I believe most of it comes from the element formulation itself. For example, taking a degenerated quad with three sides (tria by definition) will perform much better than the triangular element. The same is true for 2nd order tets compared to 1st order hexas - as long as the hexas have sufficient elements to capture the bending behavior.
This is why I tend to build parametric geometry in cgx so it wil mesh with hex elements properly. Even though this is initially more time consuming then just loading a STEP file into gmsh and filling it with tets.
Most of my FEA work is iteratively optimizing parts. And then the workflow of changing parameters in the fbd file and re-running the analysis (completely automated with make) is both convenient and robust.
When iterating the manual workflow CAD → mesh → apply BC’s → solve becomes highly repetitive and error-prone. And that annoys me.
The total resultant force is correct, and from what I understand, reading node by node force may not be accurate. Would it be wrong to approach it like this: grouping the fixed nodes sequentially and calculating the resultant force for each group? For example, if we assume there are a total of 60 fixed nodes, would calculating the resultant forces of 6 nodes at a time in a sequential manner using their reaction forces (Fx, Fy, Fz) lead to non-physical results? Do you have any insights on this?
@vicmw Good points. Although I’m not sure why one would want to use linear elements in structural analysis.
What I tend to do is de-feature a model so I can generate good hex meshes in cgx. The auto meshers I’ve seen generally work poorly (if at all) with hex elements.

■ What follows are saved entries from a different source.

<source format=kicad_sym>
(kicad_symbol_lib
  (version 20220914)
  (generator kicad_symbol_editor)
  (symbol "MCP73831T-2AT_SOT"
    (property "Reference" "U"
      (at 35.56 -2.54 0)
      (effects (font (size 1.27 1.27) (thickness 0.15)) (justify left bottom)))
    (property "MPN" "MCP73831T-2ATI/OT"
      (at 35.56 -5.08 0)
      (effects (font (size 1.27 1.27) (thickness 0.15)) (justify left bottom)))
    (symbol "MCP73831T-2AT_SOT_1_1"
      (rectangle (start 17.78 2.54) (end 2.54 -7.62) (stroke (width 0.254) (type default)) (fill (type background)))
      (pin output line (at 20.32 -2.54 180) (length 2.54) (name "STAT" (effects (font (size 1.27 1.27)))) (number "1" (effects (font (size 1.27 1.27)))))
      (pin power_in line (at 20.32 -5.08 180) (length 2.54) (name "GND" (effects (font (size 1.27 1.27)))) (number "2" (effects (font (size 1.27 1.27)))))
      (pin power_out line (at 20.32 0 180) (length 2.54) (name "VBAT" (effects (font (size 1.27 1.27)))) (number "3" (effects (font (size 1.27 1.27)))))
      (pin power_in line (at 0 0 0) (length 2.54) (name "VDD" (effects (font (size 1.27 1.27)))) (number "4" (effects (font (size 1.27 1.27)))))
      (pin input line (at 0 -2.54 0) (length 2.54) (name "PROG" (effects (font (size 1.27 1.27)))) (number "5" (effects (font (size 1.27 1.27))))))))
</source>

And while creating a decent hex mesh will take more time initially with complicated shapes, in my experience it pays for itself in speed of iterations because you need far fewer elements and nodes to get decent results.
@jbr I believe you are right, but I’ve found it hard to prove.
Because of the way they are generated, tet meshes tend to be less regular than hex meshes. So it is kind of hard to tell if the element formulation or the irregularity of the mesh is at fault.
Some time ago a compared the classic “plate with hole” using both hex and tet elements. In the image of the tet mesh at the bottom, the stresses do seem to follow the shape of the elements much more.